(Problem): Duplicate the material verbatim, starting at its beginning and ending at the line that contains "n4 -> n9 [style=dotted]", with both ends included. Omit the pictures from your answer.

-- start of Dataset extract --

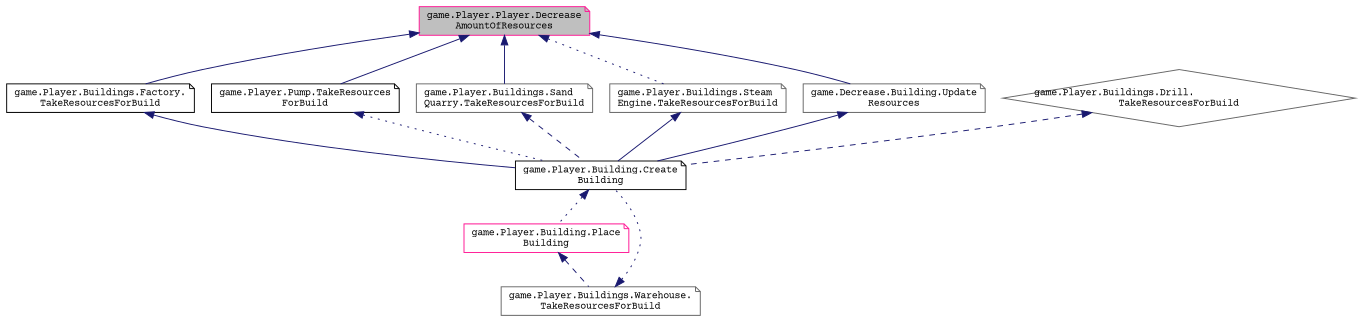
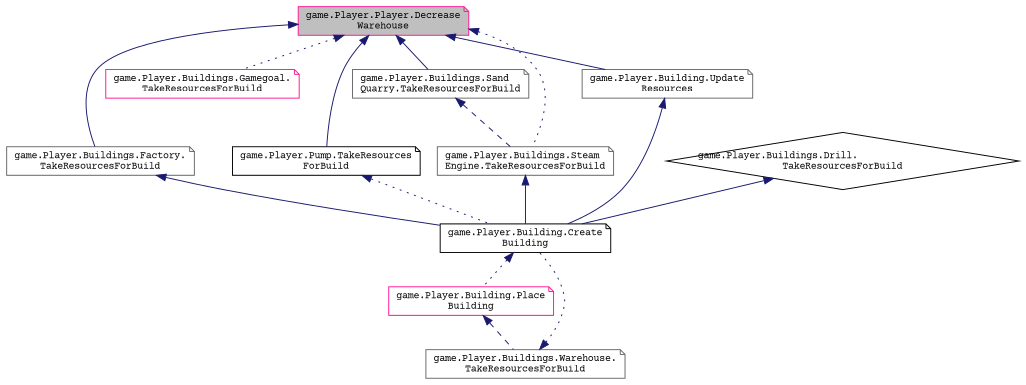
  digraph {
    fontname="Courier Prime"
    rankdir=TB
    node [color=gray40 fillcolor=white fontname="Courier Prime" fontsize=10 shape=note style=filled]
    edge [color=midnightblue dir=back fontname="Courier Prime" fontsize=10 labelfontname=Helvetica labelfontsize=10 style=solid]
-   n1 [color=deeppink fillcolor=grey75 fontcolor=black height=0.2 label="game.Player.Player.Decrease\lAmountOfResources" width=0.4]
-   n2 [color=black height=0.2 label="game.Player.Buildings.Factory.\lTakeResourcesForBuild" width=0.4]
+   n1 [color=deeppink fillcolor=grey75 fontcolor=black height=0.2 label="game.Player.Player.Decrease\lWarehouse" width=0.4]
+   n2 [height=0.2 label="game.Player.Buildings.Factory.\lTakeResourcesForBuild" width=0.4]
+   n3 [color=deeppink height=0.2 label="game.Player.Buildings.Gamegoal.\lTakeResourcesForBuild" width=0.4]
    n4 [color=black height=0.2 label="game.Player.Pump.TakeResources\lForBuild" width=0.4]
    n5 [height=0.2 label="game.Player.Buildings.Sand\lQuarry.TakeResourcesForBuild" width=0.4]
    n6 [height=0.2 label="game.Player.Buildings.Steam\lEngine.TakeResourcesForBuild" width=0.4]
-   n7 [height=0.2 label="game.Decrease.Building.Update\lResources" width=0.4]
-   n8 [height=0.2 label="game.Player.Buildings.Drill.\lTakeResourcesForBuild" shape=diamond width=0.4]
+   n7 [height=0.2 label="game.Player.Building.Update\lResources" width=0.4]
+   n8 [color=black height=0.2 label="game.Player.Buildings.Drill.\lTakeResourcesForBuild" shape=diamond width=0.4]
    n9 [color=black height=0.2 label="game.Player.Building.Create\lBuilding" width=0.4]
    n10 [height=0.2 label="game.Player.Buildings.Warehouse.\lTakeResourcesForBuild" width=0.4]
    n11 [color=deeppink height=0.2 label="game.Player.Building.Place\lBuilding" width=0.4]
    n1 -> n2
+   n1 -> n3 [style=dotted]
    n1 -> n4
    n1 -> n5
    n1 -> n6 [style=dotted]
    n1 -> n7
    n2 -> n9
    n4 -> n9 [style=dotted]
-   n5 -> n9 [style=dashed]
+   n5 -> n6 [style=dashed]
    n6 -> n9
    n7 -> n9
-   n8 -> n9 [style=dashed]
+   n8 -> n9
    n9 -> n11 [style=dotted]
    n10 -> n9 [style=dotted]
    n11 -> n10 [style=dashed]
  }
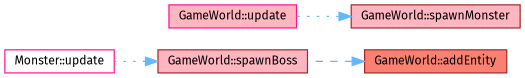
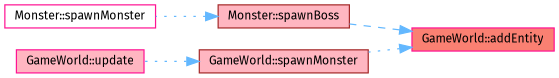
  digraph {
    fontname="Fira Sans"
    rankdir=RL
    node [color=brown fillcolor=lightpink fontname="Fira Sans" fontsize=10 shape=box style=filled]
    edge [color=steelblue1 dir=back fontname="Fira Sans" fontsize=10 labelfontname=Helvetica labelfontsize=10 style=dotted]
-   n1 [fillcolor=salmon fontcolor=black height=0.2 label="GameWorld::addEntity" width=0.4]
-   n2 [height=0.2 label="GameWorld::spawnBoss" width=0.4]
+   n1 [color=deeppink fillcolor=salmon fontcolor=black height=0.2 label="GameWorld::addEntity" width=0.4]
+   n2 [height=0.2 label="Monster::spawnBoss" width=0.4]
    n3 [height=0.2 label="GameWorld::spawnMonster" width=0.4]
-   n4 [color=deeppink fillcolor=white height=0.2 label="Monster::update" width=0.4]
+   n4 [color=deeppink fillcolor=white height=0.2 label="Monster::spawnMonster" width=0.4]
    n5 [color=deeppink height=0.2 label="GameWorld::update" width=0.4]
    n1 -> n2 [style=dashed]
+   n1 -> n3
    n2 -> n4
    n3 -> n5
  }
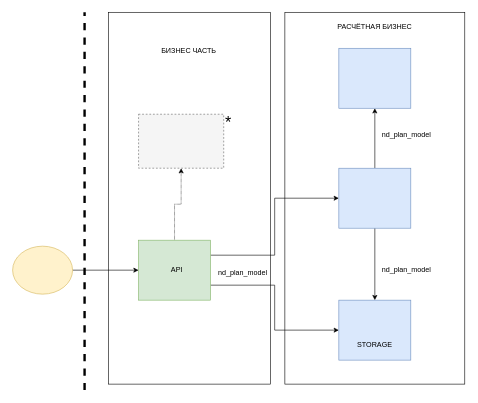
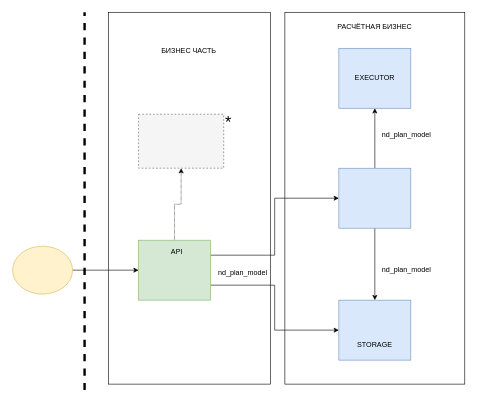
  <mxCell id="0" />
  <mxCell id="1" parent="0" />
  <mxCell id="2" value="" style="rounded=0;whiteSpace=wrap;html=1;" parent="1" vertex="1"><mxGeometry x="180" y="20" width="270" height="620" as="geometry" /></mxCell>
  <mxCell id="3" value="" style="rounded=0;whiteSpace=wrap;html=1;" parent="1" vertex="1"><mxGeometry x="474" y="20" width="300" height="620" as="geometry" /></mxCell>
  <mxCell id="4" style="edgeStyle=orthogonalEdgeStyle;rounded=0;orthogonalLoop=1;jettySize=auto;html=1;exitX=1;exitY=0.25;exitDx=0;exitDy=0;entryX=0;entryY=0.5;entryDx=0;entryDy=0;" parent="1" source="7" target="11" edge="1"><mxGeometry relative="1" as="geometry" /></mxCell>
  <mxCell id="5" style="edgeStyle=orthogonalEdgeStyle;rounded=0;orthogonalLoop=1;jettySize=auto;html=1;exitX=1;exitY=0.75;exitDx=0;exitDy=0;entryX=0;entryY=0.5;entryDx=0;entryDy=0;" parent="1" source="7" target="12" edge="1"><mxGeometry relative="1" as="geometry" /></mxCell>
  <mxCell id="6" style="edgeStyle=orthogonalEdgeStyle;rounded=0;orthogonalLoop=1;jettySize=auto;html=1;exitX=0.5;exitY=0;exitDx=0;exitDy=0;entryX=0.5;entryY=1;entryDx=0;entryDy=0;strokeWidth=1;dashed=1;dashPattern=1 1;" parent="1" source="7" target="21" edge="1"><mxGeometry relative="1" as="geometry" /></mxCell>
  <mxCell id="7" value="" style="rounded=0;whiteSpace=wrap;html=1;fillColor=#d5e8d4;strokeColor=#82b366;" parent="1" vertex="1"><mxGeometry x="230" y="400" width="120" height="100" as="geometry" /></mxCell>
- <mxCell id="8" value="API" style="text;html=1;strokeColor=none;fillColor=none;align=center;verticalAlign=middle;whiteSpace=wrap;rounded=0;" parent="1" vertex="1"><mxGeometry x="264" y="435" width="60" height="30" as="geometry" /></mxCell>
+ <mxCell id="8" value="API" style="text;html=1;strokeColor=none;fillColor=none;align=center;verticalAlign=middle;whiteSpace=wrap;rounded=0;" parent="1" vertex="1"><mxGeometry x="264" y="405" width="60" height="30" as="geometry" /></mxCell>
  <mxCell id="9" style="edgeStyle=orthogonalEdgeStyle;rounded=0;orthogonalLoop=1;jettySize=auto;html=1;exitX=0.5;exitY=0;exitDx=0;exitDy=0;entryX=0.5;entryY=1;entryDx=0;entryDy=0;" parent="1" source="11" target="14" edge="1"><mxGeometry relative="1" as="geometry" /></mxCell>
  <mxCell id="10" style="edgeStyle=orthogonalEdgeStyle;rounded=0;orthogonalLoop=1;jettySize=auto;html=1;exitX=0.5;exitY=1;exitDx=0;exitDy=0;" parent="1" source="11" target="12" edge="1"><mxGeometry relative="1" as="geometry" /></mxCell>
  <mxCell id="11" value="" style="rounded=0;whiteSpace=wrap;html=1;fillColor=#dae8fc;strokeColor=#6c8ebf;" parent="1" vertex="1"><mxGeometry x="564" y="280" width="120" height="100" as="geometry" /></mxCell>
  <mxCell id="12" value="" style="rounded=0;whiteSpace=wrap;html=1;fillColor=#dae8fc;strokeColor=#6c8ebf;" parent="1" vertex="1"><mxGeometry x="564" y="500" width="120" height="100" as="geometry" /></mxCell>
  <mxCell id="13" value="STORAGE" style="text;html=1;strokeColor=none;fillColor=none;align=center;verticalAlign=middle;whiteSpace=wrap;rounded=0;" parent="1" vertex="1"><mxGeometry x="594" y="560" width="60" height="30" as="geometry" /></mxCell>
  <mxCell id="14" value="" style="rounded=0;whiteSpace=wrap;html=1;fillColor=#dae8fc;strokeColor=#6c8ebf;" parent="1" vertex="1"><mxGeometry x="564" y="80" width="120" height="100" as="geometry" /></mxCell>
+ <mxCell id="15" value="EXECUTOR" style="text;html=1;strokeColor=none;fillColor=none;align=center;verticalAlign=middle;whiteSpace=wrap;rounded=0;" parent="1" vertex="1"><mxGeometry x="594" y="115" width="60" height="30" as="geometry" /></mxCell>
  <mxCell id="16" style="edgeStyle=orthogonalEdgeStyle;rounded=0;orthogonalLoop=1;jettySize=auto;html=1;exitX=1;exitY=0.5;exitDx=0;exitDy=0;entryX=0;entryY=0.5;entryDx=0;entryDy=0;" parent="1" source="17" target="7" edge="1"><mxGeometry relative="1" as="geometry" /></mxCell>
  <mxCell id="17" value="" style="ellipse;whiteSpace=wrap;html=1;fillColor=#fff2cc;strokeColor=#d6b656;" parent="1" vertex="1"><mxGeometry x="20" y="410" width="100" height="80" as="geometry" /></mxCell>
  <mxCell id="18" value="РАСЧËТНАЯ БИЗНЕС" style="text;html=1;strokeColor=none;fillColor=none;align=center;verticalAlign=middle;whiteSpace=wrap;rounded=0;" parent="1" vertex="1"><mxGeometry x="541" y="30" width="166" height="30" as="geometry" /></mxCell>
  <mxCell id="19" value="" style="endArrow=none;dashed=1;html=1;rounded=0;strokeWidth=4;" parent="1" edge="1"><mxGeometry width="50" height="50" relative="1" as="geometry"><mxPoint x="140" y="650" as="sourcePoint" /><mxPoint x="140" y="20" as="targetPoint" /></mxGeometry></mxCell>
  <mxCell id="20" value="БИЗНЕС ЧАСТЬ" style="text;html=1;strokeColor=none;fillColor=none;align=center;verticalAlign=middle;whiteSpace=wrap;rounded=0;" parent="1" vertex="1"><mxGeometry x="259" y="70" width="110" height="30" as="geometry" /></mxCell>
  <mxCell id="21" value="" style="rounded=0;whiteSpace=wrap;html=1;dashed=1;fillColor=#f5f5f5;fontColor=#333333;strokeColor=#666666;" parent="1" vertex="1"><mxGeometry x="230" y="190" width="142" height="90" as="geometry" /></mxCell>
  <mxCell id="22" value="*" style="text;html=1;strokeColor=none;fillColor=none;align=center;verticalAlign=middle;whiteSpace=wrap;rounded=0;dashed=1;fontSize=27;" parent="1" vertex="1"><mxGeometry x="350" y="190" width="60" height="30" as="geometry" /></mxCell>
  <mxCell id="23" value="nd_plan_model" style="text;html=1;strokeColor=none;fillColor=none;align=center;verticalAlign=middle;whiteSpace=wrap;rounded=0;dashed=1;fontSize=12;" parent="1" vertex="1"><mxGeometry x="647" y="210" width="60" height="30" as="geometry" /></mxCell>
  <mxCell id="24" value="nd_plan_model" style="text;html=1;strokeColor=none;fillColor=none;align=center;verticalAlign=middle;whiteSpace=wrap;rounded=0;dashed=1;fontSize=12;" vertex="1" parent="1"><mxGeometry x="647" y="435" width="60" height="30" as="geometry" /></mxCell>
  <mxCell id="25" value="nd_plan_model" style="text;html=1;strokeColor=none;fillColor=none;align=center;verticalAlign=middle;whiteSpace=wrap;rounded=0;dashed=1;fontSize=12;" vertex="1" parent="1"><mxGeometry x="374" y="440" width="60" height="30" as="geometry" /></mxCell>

-- end of Dataset extract --

(Exercise answer):
  digraph {
    fontname="Courier Prime"
    rankdir=TB
    node [color=gray40 fillcolor=white fontname="Courier Prime" fontsize=10 shape=note style=filled]
    edge [color=midnightblue dir=back fontname="Courier Prime" fontsize=10 labelfontname=Helvetica labelfontsize=10 style=solid]
-   n1 [color=deeppink fillcolor=grey75 fontcolor=black height=0.2 label="game.Player.Player.Decrease\lAmountOfResources" width=0.4]
-   n2 [color=black height=0.2 label="game.Player.Buildings.Factory.\lTakeResourcesForBuild" width=0.4]
+   n1 [color=deeppink fillcolor=grey75 fontcolor=black height=0.2 label="game.Player.Player.Decrease\lWarehouse" width=0.4]
+   n2 [height=0.2 label="game.Player.Buildings.Factory.\lTakeResourcesForBuild" width=0.4]
+   n3 [color=deeppink height=0.2 label="game.Player.Buildings.Gamegoal.\lTakeResourcesForBuild" width=0.4]
    n4 [color=black height=0.2 label="game.Player.Pump.TakeResources\lForBuild" width=0.4]
    n5 [height=0.2 label="game.Player.Buildings.Sand\lQuarry.TakeResourcesForBuild" width=0.4]
    n6 [height=0.2 label="game.Player.Buildings.Steam\lEngine.TakeResourcesForBuild" width=0.4]
-   n7 [height=0.2 label="game.Decrease.Building.Update\lResources" width=0.4]
-   n8 [height=0.2 label="game.Player.Buildings.Drill.\lTakeResourcesForBuild" shape=diamond width=0.4]
+   n7 [height=0.2 label="game.Player.Building.Update\lResources" width=0.4]
+   n8 [color=black height=0.2 label="game.Player.Buildings.Drill.\lTakeResourcesForBuild" shape=diamond width=0.4]
    n9 [color=black height=0.2 label="game.Player.Building.Create\lBuilding" width=0.4]
    n10 [height=0.2 label="game.Player.Buildings.Warehouse.\lTakeResourcesForBuild" width=0.4]
    n11 [color=deeppink height=0.2 label="game.Player.Building.Place\lBuilding" width=0.4]
    n1 -> n2
+   n1 -> n3 [style=dotted]
    n1 -> n4
    n1 -> n5
    n1 -> n6 [style=dotted]
    n1 -> n7
    n2 -> n9
    n4 -> n9 [style=dotted]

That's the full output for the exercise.